Liam Gallagher Shows His Vulnerable Side on 'Why Me? Why Not.'
The lasting, overall impression of Why Me? Why Not. is Liam Gallagher discovering a belief in himself as an artist rather than simply as a singer in a rock 'n' roll band.
Why Me? Why Not.
20 September 2019
When watching Charlie Lightening's fascinating documentary, As It Was, that details Liam Gallagher's journey from the rock 'n' roll wilderness to rejuvenated, chart-bothering, arena-filling solo star, one can't help but feel that failure and a little bit of self-doubt have done Gallagher a world of good. In identifying his weaknesses ("I'm a songwriter that hasn't got a lot of songs"), and establishing what it is that drives him, he has put his heart and soul, into what really matters. As he says himself in the film, "I Just want to sing rock 'n' roll music, and when I don't do it, it fucking drives me mad."
That newfound humility and appreciation of being granted a second shot at success is a thread that runs right through the follow up to the album that brought him triumphantly back into popular consciousness. That album, As You Were, wisely placed Gallagher as returning rock 'n' roll figurehead. The true keeper of the Oasis rock 'n' roll legacy. Truth be told, no one was making music like that at the time, so there was a position to be filled and boy, did he fill it. A younger Gallagher would have used that success to further fuel his ego, enjoying the adulation as the one true king. However, this is an older and wiser Gallagher showing a little more modesty and acknowledging that there is plenty of room on his throne for those that aided his restoration.
The album opens with the glam stomp of "Shockwave". It's Gallagher at his swaggering best, all sneering attitude and chutzpah. Musically, it's not his most original moment by any means. But with the tight production and little harmonica flourishes, it's a solid, sonic continuation of the musical blueprint he laid out for himself on As You Were. If there was any doubt as to the current state of his relationship with Noel, then lines like "you're a snake/a weasel" suggest that they're probably not on each other's holiday card lists.
In many respects, the more reflective, acoustic ballad, "One of Us", serves as the counterpoint to "Shockwave's" sneering chastisement. Rather than berate the subject, Gallagher urges them to remember the good old days when it was always us against them. It's one of the many heart-on-the-sleeve moments that define the album with Gallagher displaying a vulnerability and innocence only touched upon on As You Were.
Nostalgia is a core theme throughout the album. While musical nostalgia has always been part of the Gallaghers' oeuvre, on "Once", Liam surveys the sepia-tinged memories of a remarkable career. What could have been a bitter raging against the dying of the light, comes across as an acceptance that the enormous high points, the Knebworths, the number one singles should be treated like souvenirs from an incredible trip.

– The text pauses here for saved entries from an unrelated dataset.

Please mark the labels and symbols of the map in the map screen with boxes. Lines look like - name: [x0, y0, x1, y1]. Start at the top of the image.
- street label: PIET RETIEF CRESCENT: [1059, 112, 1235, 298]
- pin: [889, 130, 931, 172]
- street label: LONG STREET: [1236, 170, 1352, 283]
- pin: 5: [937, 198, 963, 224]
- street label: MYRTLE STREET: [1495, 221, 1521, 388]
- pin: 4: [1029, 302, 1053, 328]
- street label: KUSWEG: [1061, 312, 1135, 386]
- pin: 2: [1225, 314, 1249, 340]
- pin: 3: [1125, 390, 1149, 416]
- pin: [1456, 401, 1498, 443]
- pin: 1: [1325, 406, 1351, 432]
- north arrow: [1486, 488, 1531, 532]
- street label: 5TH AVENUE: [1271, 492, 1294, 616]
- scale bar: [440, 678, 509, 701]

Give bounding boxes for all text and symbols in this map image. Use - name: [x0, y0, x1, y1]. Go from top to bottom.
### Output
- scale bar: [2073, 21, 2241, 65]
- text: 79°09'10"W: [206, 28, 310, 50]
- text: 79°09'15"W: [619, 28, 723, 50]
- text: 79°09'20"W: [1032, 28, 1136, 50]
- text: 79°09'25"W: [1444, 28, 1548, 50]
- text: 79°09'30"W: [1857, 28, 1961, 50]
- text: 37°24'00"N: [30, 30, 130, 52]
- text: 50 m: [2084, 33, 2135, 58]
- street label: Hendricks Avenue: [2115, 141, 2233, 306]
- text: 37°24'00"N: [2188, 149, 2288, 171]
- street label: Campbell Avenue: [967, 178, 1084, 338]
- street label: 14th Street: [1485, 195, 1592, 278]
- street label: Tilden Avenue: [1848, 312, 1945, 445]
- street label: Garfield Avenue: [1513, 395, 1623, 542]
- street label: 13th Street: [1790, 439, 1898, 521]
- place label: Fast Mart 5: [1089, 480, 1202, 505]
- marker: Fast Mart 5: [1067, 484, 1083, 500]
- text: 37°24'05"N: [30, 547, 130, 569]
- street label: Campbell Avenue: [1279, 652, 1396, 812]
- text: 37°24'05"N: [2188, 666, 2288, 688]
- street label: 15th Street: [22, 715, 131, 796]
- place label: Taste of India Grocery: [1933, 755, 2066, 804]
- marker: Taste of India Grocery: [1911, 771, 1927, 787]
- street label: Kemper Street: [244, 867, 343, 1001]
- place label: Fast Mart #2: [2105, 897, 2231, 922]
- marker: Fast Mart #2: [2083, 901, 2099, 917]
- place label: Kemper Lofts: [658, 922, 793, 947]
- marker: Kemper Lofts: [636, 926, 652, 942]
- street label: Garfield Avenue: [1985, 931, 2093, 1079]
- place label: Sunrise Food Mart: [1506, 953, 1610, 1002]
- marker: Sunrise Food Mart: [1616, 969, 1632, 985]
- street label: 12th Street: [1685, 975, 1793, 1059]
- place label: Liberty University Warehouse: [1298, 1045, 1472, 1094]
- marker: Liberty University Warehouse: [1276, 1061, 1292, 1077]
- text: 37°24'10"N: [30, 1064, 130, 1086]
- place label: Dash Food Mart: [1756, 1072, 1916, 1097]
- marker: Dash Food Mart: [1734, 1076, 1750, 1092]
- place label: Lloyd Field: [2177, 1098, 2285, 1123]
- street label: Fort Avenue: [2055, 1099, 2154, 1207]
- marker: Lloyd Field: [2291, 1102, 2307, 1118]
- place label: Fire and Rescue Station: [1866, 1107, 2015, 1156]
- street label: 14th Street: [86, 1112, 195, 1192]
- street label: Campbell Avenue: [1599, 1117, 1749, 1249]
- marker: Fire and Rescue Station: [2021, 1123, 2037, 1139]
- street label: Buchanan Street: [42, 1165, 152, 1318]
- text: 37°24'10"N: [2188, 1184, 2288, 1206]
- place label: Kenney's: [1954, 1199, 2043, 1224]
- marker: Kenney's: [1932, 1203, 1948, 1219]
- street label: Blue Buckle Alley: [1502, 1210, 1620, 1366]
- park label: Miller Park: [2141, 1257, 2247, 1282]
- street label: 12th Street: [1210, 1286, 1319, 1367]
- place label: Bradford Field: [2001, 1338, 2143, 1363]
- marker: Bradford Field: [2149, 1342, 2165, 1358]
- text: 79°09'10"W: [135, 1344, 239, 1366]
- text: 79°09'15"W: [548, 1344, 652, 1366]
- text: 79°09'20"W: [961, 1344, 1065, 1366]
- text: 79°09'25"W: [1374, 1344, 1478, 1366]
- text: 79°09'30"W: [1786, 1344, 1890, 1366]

The truly heartfelt "Now That I've Found You", is a sweet ode to his daughter Molly Moorish. It's a well-written slice of classicist rock 'n' roll with effortless, breezy melodies skillfully sewn into it. "Halo" ups the tempo with a honky-tonk piano melody that borrows liberally from "Let's Spend the Night Together" and then adds some rumbling, fuzzed-out guitar riffage.
By the mid-point, it's clear that this is a very different Liam Gallagher from anything he has put his hand to before. With its chugging strings "Why Me? Why Not." finds Gallagher acknowledging the people that got him to this point in his career. "You got me over the line / You got me kissing the sky." It's a sincere and somewhat unexpected expression of humility. "Be Still" is a little edgier, coming over like a lost mod anthem. Meanwhile, the Lennon-esque "Alright Now" looks at life with a similar middle-aged, maturity that Lennon displayed on his Double Fantasy album.
The Lennon-isms continue with "Meadow", but this time with a little sprinkling of psychedelia. With organs swells and hazy guitars, Gallagher's vocals get a little trippier as they gently spin off into the ether. The wilder, "The River" is a strutting, 1960s rock 'n' roll indebted anthem for those fans that have stuck with him through thick and thin. It may contain some slightly clunky attempts at social commentary, but it'll please fans, while also undoubtedly sounding monumental live.
Album closer, "Gone" ties all the album's central themes together. Over an Ennio Morricone style guitar riff, Liam accepts that life is very different now, "The changing of the guard is oh so real" but, of course, can't resist one last dig at brother Noel, "You had fun stringing me along" and "I wanna hear you beg me." However, rather than simply score-settling and playground taunts, this is Liam finally finding his place and stepping out a little further from his brother's shadow.
Why Me? Why Not. is not the swaggering, confident album you might expect. Rather, there is a vulnerability and a sense of humility to go with the polished songcraft. While the musical influences are pretty standard Liam Gallagher fare these are surprisingly accomplished, memorable songs. The lasting, overall impression is of Gallagher discovering a belief in himself as an artist rather than simply as a singer in a rock 'n' roll band.